** INPUT ROWS **
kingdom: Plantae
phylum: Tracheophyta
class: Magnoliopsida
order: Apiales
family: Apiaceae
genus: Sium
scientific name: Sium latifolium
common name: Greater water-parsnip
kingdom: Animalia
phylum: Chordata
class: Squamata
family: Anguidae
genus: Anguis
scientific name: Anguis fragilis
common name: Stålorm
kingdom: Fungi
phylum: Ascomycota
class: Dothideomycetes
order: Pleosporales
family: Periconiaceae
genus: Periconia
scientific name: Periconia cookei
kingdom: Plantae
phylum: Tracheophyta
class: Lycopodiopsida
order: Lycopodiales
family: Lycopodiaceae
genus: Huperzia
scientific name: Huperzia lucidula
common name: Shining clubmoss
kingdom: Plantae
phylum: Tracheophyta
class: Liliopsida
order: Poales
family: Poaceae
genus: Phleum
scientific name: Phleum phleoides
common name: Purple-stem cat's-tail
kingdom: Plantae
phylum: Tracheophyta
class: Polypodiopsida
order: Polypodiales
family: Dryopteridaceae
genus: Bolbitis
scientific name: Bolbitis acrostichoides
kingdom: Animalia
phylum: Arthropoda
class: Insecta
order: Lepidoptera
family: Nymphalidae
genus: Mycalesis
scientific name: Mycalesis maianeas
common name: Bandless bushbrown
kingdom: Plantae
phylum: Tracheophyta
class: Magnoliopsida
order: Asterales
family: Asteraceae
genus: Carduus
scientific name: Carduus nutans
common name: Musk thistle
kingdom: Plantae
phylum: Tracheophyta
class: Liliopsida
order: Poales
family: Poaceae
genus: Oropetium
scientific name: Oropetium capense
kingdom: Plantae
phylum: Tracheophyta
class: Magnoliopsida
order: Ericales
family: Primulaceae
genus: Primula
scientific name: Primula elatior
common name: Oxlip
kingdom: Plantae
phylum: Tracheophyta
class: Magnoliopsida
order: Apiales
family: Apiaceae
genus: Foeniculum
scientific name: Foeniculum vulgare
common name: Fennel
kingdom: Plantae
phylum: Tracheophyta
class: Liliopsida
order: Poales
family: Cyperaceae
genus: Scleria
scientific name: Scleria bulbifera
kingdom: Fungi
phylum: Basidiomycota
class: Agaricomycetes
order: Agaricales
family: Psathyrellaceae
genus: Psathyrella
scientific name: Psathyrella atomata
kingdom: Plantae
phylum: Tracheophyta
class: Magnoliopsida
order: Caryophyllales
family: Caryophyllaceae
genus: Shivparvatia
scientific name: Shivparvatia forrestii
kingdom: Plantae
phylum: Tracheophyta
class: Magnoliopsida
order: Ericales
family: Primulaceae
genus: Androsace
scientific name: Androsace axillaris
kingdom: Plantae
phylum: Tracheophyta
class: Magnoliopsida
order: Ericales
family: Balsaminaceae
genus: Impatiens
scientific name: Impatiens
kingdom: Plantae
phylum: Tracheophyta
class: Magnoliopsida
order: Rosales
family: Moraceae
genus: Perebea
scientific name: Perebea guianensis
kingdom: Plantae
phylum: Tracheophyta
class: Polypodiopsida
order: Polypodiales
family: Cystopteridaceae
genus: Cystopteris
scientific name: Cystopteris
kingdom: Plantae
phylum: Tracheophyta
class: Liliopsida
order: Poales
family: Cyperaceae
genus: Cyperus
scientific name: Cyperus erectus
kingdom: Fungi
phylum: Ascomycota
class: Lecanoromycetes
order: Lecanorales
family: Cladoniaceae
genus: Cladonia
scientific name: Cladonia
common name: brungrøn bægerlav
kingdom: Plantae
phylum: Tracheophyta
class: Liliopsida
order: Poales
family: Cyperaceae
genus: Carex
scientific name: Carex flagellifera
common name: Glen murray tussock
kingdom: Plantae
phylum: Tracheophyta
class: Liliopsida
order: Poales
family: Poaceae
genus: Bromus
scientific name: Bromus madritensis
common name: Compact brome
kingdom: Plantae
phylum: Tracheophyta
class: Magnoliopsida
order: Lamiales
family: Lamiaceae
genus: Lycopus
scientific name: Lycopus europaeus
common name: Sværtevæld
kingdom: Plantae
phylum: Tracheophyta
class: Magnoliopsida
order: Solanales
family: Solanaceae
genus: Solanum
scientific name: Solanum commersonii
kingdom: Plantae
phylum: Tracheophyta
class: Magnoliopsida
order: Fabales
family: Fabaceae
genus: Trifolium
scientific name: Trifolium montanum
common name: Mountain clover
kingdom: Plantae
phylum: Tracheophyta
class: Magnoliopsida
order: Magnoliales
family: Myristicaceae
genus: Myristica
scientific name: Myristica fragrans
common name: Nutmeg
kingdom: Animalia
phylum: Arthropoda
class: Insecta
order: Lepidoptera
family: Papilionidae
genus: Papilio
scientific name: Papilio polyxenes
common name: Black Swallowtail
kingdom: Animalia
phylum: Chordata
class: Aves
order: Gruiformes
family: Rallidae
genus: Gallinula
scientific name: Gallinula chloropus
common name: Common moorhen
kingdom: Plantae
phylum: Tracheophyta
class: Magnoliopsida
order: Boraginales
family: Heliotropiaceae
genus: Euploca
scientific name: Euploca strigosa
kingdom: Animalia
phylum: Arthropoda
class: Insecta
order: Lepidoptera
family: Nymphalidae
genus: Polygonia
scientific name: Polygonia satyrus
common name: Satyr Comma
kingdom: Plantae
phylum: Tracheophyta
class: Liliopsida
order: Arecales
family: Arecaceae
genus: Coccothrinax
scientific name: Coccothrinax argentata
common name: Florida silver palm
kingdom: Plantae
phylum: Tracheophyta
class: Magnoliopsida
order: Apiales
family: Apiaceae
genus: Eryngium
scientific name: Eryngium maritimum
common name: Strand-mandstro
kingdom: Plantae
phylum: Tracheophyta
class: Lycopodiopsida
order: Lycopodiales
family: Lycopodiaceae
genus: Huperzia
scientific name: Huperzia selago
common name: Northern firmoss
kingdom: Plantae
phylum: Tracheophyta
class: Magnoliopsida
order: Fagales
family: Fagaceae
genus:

** WRITTEN TASK **
Return the entries verbatim, starting at their first line and ending at the line that contains "common name: Musk thistle". Include both of those lines.

** ANSWER FOR THE TASK **
kingdom: Plantae
phylum: Tracheophyta
class: Magnoliopsida
order: Apiales
family: Apiaceae
genus: Sium
scientific name: Sium latifolium
common name: Greater water-parsnip
kingdom: Animalia
phylum: Chordata
class: Squamata
family: Anguidae
genus: Anguis
scientific name: Anguis fragilis
common name: Stålorm
kingdom: Fungi
phylum: Ascomycota
class: Dothideomycetes
order: Pleosporales
family: Periconiaceae
genus: Periconia
scientific name: Periconia cookei
kingdom: Plantae
phylum: Tracheophyta
class: Lycopodiopsida
order: Lycopodiales
family: Lycopodiaceae
genus: Huperzia
scientific name: Huperzia lucidula
common name: Shining clubmoss
kingdom: Plantae
phylum: Tracheophyta
class: Liliopsida
order: Poales
family: Poaceae
genus: Phleum
scientific name: Phleum phleoides
common name: Purple-stem cat's-tail
kingdom: Plantae
phylum: Tracheophyta
class: Polypodiopsida
order: Polypodiales
family: Dryopteridaceae
genus: Bolbitis
scientific name: Bolbitis acrostichoides
kingdom: Animalia
phylum: Arthropoda
class: Insecta
order: Lepidoptera
family: Nymphalidae
genus: Mycalesis
scientific name: Mycalesis maianeas
common name: Bandless bushbrown
kingdom: Plantae
phylum: Tracheophyta
class: Magnoliopsida
order: Asterales
family: Asteraceae
genus: Carduus
scientific name: Carduus nutans
common name: Musk thistle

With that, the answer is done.